• _Supplied data_:
----------
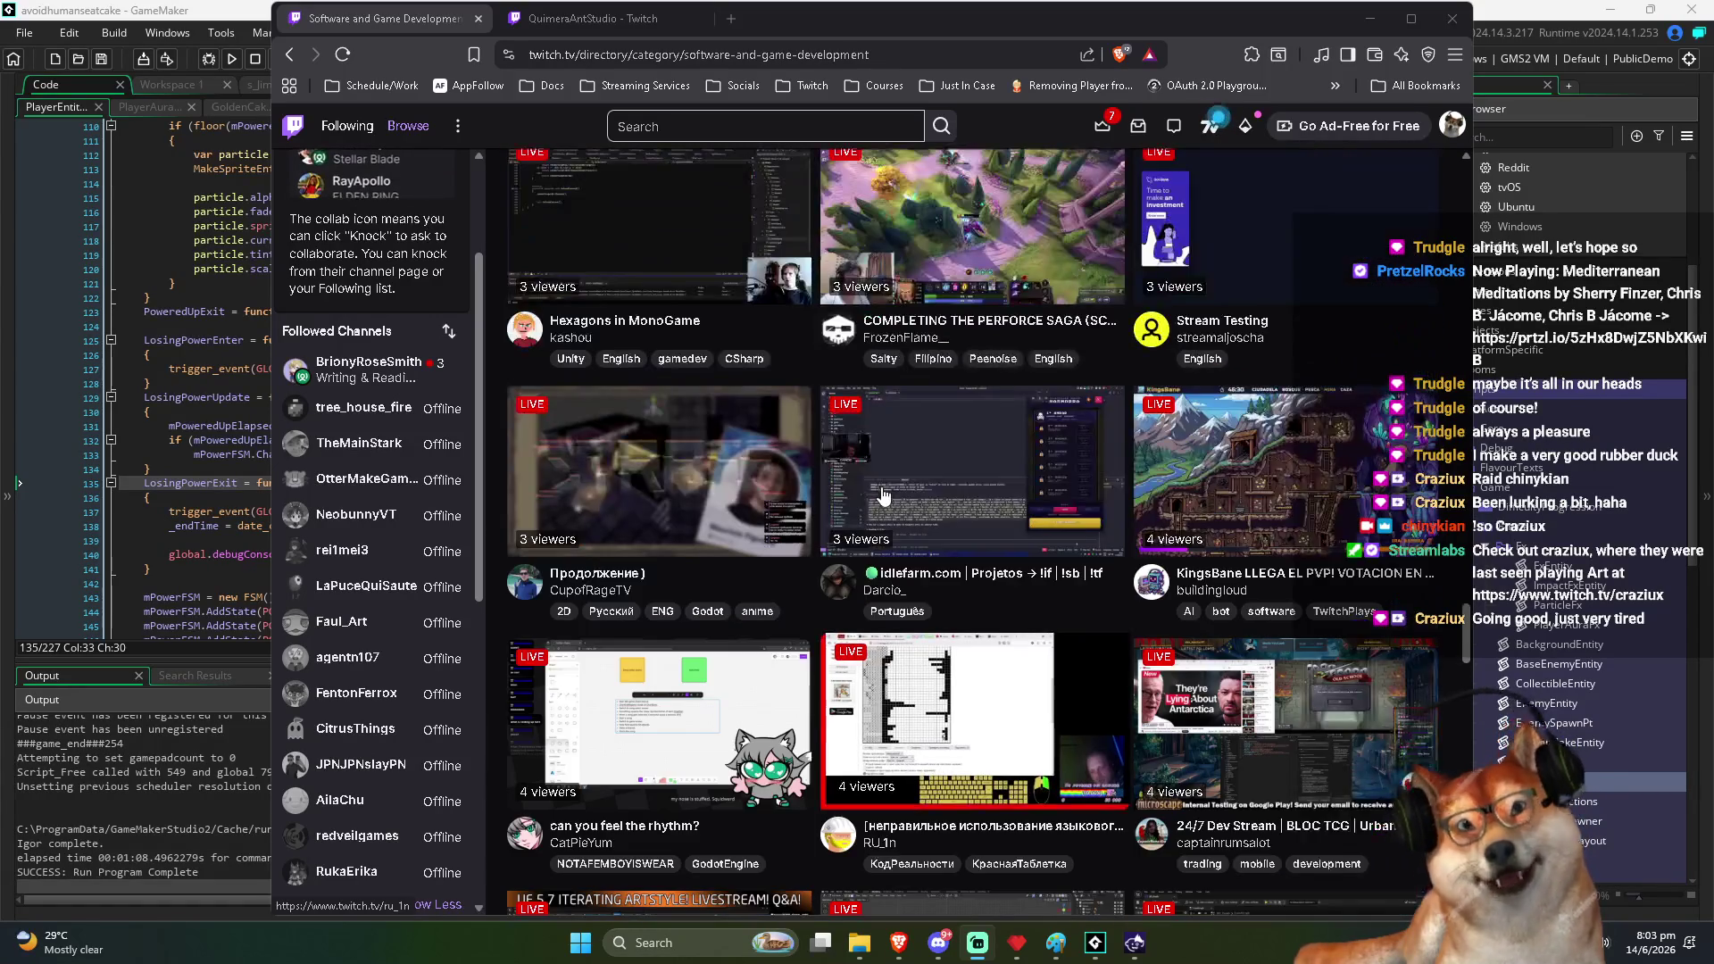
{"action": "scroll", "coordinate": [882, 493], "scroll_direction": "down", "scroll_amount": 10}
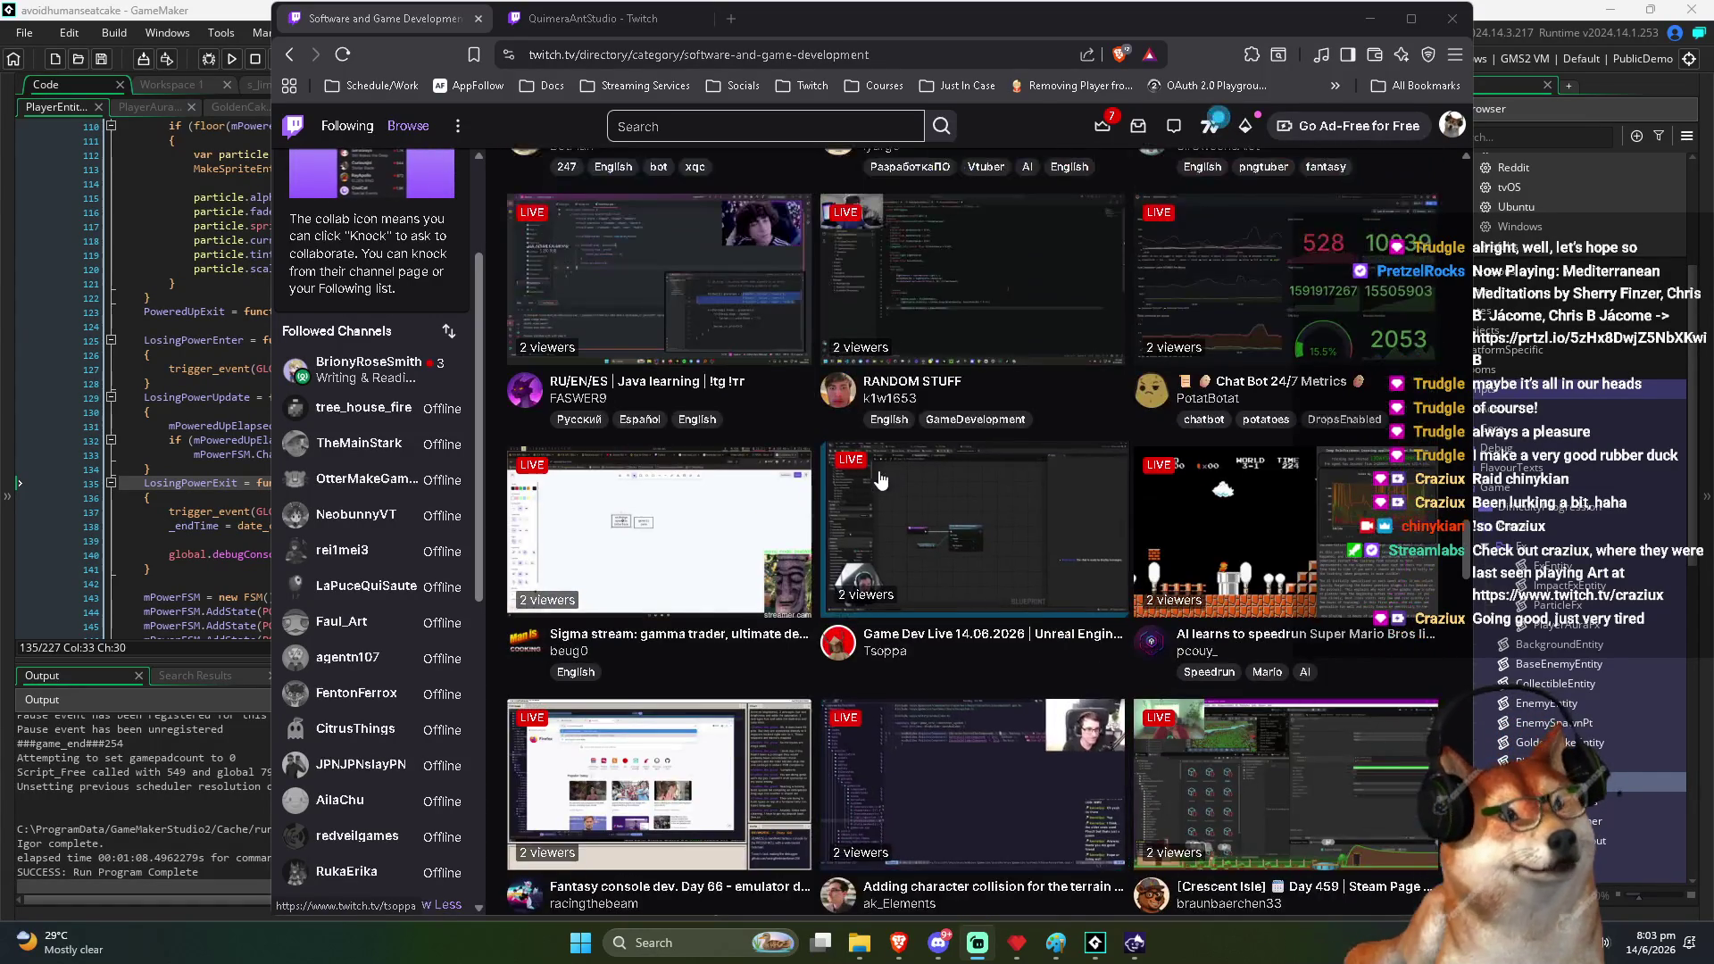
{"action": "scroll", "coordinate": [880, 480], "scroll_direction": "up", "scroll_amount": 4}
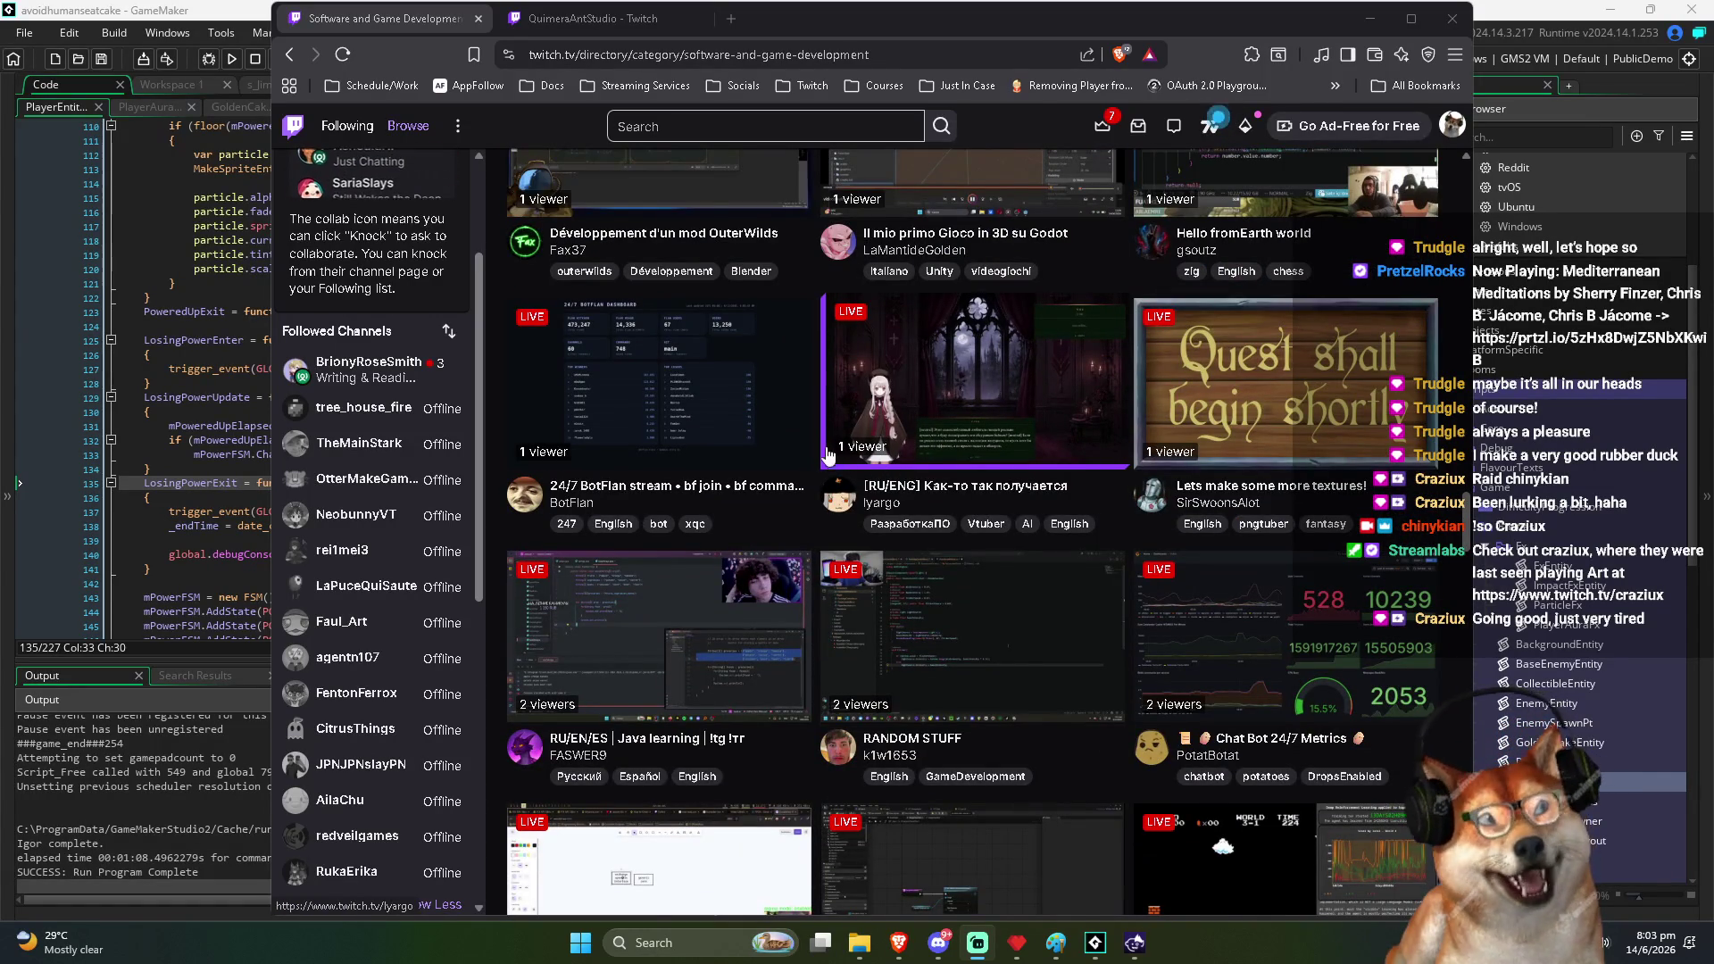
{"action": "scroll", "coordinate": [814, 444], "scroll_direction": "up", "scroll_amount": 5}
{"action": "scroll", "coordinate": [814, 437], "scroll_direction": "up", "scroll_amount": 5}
----------
• _Task goal_:
Print every line of the material exactly as written, but drop the pictures.

• _Response area_:
{"action": "scroll", "coordinate": [882, 493], "scroll_direction": "down", "scroll_amount": 10}
{"action": "scroll", "coordinate": [880, 480], "scroll_direction": "up", "scroll_amount": 4}
{"action": "scroll", "coordinate": [814, 444], "scroll_direction": "up", "scroll_amount": 5}
{"action": "scroll", "coordinate": [814, 437], "scroll_direction": "up", "scroll_amount": 5}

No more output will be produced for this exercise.